The new report “appears to confirm our grave concern that the Iran-IAEA side agreements permit Tehran to self-inspect its own nuclear sites,” Reps. Peter Roskam (R-Ill.), Lee Zeldin (R-N.Y.) and Mike Pompeo (R-Kan.) said in a statement on Monday. The three lawmakers led the charge for the House to rebuke Obama over the bilateral IAEA-Iran deals earlier this month.

“Without access to these documents it's impossible to verify that necessary mechanisms are in place to ensure Iran will abandon its pursuit of nuclear weapons,” they added. “This is why, until the President complies with the law and provides the side agreements to Congress, we must keep the sanctions regime in place." 

IAEA Director General Yukiya Amano visited the Parchin site on Sunday and appeared to dismiss concerns that anything out of the ordinary had taken place. 

"In the case of Parchin, the Iranian side played a part in the sample-taking process by swiping samples,” he told reporters in Vienna on Monday.

“As a result of experience gained over the years, the agency [IAEA] has, in certain circumstances, permitted states’ representatives to carry out activities in support of the agency’s verification work.

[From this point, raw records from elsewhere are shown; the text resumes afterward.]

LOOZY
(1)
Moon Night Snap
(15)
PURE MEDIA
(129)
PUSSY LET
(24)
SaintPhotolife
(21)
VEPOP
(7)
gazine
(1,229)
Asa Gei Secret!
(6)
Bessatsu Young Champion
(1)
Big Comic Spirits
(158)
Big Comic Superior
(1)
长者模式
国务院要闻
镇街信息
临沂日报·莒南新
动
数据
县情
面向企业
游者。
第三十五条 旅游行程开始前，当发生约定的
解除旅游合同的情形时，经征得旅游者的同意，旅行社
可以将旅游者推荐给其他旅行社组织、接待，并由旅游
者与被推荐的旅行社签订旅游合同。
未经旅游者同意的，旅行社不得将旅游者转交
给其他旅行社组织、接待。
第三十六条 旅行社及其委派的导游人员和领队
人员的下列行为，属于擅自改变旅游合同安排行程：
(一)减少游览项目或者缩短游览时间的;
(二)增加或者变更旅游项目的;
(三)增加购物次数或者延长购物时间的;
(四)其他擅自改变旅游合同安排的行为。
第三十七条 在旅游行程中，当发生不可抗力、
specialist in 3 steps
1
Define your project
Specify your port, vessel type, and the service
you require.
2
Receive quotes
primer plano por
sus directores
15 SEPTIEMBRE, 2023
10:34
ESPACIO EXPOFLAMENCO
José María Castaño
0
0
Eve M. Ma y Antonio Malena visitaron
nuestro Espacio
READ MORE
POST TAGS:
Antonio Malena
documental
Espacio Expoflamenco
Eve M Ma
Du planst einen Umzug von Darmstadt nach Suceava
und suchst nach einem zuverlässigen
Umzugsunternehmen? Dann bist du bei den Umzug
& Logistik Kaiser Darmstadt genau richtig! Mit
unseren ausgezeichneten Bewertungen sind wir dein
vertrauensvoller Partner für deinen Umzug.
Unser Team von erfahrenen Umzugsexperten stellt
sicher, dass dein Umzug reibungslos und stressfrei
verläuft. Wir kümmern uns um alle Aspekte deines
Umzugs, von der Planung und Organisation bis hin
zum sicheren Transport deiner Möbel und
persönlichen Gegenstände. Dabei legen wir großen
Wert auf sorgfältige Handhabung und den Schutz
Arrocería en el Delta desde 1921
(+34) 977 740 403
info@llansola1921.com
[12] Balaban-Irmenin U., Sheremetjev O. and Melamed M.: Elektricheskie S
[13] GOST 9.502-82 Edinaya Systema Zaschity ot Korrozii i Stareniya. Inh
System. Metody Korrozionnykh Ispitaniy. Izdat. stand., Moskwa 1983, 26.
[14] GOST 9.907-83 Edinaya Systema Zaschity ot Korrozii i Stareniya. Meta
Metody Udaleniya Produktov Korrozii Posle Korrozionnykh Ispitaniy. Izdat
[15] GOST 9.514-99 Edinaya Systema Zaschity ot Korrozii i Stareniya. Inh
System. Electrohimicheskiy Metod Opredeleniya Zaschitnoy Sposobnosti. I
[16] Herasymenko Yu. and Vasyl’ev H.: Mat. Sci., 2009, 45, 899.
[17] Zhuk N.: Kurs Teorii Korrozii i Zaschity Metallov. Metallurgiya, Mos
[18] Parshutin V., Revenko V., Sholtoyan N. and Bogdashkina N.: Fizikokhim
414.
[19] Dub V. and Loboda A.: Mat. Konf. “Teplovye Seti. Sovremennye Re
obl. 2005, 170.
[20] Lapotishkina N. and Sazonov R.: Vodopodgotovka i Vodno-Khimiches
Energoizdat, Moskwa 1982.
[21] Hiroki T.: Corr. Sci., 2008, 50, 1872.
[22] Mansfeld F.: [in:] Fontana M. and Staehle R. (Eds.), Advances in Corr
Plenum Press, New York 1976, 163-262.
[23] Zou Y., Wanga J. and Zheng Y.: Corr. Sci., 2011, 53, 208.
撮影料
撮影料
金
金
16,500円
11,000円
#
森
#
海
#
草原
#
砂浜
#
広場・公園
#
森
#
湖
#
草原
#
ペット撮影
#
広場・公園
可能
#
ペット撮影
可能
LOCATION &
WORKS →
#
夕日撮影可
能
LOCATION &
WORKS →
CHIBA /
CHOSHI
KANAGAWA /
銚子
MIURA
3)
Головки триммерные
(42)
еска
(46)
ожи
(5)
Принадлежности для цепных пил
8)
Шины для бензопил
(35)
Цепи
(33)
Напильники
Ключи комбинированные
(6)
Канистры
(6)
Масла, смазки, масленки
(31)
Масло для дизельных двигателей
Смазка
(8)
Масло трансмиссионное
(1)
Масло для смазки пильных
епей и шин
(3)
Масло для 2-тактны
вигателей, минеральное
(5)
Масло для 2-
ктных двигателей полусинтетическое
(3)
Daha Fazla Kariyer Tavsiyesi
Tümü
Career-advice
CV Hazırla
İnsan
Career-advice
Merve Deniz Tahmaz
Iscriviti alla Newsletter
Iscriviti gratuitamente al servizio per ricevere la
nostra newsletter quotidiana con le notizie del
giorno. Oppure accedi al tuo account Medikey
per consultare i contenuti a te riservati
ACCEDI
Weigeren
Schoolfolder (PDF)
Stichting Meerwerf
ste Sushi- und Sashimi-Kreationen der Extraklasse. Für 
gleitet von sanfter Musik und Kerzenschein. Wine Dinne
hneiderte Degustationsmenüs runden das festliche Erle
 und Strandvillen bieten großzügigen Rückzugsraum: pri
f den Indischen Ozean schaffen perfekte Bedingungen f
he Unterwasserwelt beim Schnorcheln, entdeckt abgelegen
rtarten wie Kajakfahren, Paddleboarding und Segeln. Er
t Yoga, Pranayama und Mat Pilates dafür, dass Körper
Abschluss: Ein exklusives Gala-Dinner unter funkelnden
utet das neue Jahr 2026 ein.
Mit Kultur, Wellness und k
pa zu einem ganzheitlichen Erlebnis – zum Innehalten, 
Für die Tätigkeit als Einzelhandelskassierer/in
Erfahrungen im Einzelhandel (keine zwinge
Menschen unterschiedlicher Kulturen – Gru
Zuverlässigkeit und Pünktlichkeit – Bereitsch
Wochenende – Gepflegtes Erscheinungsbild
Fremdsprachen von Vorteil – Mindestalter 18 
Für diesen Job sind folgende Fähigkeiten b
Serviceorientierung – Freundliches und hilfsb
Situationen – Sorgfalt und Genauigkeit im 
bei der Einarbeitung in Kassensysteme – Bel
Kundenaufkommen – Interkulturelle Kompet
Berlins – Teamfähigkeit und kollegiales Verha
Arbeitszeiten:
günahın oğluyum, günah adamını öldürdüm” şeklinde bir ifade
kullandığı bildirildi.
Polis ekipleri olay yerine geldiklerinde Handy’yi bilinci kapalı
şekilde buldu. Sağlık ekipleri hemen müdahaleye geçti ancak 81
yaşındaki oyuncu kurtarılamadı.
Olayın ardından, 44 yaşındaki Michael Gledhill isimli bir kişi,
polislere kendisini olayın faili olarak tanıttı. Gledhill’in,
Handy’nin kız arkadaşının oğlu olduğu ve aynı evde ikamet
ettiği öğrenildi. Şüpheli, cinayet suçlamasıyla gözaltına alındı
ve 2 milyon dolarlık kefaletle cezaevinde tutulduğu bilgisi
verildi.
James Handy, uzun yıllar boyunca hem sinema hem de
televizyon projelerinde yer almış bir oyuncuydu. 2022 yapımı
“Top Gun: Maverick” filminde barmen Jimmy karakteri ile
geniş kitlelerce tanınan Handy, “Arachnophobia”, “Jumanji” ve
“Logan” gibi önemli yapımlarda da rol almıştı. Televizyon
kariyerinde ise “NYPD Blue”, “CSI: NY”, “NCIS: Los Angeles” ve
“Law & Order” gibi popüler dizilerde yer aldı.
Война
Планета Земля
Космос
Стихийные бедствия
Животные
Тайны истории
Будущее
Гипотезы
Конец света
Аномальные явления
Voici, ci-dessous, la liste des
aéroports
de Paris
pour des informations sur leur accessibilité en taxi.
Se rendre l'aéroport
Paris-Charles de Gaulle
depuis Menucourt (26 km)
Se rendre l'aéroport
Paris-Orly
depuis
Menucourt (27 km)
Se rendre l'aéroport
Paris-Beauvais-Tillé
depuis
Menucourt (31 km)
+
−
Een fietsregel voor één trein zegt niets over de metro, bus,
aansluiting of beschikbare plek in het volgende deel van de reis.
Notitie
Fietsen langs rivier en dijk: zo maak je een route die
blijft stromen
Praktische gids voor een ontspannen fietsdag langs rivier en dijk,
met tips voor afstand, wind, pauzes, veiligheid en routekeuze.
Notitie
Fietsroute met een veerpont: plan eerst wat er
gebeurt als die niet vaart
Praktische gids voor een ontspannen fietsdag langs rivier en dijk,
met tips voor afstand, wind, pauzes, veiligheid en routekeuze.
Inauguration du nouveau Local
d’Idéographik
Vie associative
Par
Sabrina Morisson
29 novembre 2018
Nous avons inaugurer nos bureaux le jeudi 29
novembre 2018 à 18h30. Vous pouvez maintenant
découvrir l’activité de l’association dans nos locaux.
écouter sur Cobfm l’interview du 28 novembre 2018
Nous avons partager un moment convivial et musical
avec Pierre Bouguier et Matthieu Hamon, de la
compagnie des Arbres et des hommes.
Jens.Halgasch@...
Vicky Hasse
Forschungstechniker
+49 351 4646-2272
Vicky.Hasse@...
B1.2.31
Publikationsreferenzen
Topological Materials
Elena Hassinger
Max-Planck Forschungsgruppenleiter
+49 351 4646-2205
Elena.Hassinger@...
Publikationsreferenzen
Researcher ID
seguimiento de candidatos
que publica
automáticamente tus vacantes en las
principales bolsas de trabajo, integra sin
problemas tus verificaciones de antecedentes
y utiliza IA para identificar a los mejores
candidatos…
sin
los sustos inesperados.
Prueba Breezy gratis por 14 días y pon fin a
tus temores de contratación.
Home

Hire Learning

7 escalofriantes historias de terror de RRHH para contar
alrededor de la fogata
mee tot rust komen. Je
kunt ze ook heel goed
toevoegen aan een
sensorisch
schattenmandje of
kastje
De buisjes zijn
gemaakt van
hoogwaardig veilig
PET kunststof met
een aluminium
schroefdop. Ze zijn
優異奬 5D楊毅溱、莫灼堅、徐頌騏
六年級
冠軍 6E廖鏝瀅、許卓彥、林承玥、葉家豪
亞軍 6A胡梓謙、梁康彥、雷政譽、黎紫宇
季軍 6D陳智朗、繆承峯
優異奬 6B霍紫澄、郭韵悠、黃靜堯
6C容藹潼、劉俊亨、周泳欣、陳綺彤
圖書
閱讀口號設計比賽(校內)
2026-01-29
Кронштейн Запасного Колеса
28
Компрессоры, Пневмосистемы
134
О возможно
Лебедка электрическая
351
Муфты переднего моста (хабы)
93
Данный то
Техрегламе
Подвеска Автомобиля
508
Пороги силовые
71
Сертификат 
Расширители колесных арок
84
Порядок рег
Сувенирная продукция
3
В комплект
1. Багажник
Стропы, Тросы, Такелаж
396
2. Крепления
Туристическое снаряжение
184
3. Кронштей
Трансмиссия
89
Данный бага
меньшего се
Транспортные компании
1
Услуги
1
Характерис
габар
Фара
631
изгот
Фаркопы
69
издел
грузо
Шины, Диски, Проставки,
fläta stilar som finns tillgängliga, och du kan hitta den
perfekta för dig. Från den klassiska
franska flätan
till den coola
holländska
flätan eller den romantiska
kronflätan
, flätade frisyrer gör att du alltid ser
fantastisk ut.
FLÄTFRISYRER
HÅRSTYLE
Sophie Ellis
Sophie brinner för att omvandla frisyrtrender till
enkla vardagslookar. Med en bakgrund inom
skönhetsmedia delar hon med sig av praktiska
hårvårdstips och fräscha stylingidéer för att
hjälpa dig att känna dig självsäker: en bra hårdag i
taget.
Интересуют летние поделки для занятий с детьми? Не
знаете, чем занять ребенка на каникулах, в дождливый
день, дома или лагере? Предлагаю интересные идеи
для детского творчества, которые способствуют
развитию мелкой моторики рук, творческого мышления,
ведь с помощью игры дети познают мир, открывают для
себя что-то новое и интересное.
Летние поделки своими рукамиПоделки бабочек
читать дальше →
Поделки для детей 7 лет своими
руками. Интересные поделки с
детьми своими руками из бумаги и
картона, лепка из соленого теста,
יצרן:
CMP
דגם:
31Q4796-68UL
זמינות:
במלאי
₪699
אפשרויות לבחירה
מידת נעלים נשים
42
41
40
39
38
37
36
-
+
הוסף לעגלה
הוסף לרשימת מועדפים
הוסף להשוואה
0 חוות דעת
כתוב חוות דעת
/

This is done in a way that ensures that the agency’s verification processes are not compromised.

“The agency can confirm the integrity of the sampling process and the authenticity of the samples,” he claimed.

Amano also told reporters that there has been “significant progress” in implementing the deal.

Iran has until Oct. 15 to finalize its inspections about the country's suspected past weaponization of nuclear materials, as part of the international agreement earlier this year. Once that analysis is completed and Iran meets a host of other obligations to shut down its activity, global sanctions against its oil and financial sectors will begin to roll back. 

— This story was updated at 1:05 p.m.